_EXERCISE OBJECTIVE_
Within the entries below, find every line that has the string "modul", then copy it.

Collection entries:
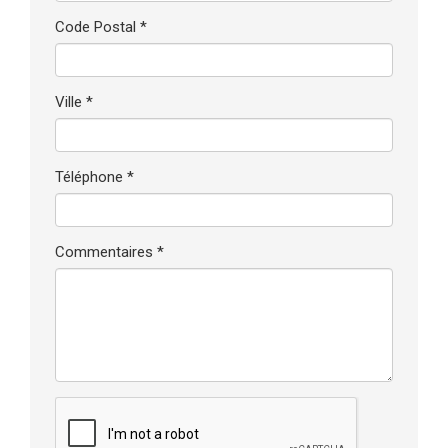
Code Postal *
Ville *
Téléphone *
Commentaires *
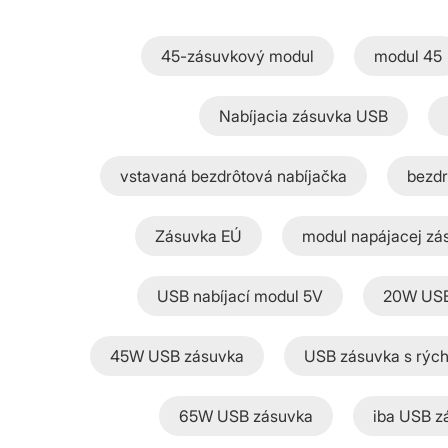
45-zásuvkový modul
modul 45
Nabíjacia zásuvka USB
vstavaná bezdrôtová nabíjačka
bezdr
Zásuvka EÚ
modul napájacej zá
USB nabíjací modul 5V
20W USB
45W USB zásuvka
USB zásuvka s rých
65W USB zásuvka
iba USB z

_ANSWER TO THE PROBLEM_
45-zásuvkový modul
modul 45
modul napájacej zá
USB nabíjací modul 5V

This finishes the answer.